Des corps dans des situations de détresse, de danger, d’avilissement, coupés par le cadre, réduits à un membre ou un organe : un grand nombre des tableaux vivants de l’actionnisme ne donnent pas de l’humain une image réconfortante. Dire que la figure humaine y est malmenée est un euphémisme. Bien sûr, la peinture autrichienne compte quelques précédents de ce type d’iconographie. De Kokoschka à Klimt, en passant par Schiele, les avant-gardes viennoises ont pu s’illustrer dans un goût pour la déformation, pour une certaine brutalité à l’endroit du corps. Celle-là même qu’Arnulf Rainer met en scène dans ses autoportraits grimaçants ou abîmés de contorsions, qu’il attaque de traits acérés à même le tirage photographique. La charge est très forte, mais la destruction, la lacération restant d’ordre symbolique, le travail de Rainer, malgré sa violence ne connaît pas la censure subie par les actionnistes. Le caractère fictionnel de ses œuvres ne fait aucun doute, quand bien même l’acharnement de l’artiste sur sa figure et sur la figure humaine est extrêmement douloureux et sans aucun doute une source vive d’inspiration pour ses contemporains actionnistes. Il y a toutefois dans les images de ces derniers une dimension littérale qui provoque une projection plus forte du spectateur. Cas rares dans l’histoire de la représentation : ces photographies ont été interprétées comme des faits de violence réelle, et plus qu’à l’art, c’est aux faits politiques et sociaux de l’Autriche qu’elles ont été associées.
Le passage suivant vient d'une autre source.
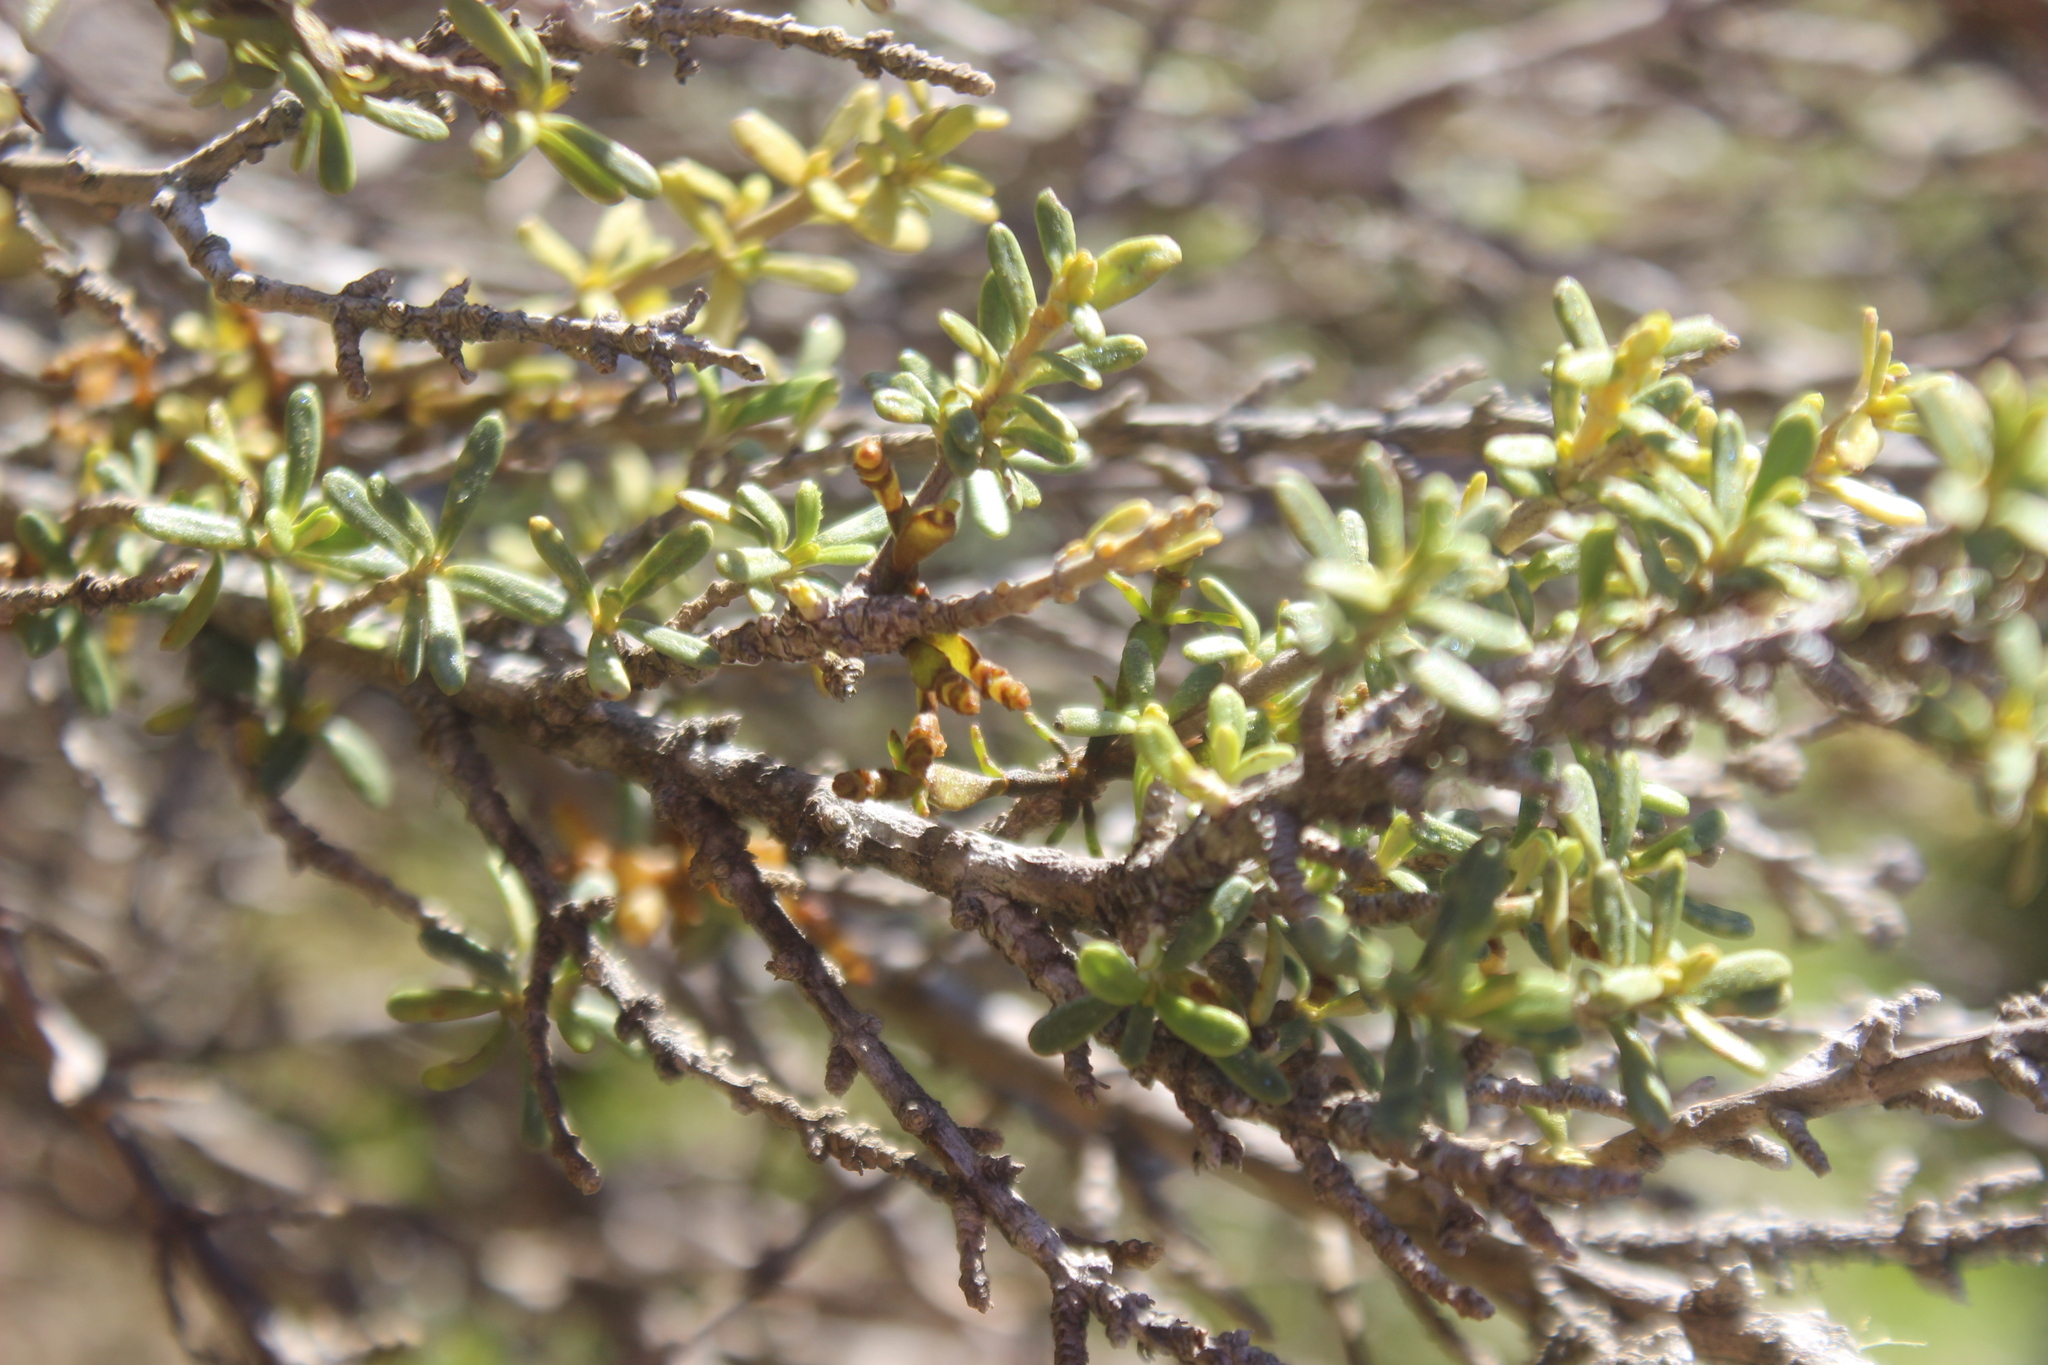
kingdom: Plantae
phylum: Tracheophyta
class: Magnoliopsida
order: Santalales
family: Viscaceae
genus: Korthalsella
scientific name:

« Je pense que l’autrichien a déjà vu passer bien d’autres choses qui auraient dû bien autrement blesser sa pudeur. » (Otto Mühl, 1977)

Pour donner une idée du climat de confusion qui règne autour des actionnistes durant ces années 1960 à Vienne, une anecdote est parlante : Mühl et Nitsch sont convoqués par la police et interrogés lorsqu’une danseuse de l’opéra est assassinée. Immédiatement listés parmi les suspects, ils ne sont pas perçus comme les artistes-agitateurs qu’ils sont alors, mais comme des meurtriers en puissance. La trop grande proximité de leur peinture en photographie avec des actes de violence secoue leurs contemporains, même par ouï-dire. Il convient de préciser que s’ils évoquent des brutalités ou des angoisses qui leur sont propres et appartiennent à leurs biographies, le devenir matériel du corps pour Mühl (qu’il a découvert sur le front dans les Ardennes), la peur de la castration et de la torture chez Brus, Nitsch et Schwarzkogler, ces configurations corporelles n’entrent pas moins en résonance avec le passé récent de l’Autriche. Toutes les preuves, toutes les traces du passé nazi ont été soigneusement dissimulées. « Nous peuplons un traumatisme » déclarera Thomas Bernhard en 1968 pour décrire sa situation, et celle de ses concitoyens. C’est sur ce traumatisme que les actionnistes travaillent également, en créant des représentations où la condition humaine est réduite à sa plus effrayante fragilité.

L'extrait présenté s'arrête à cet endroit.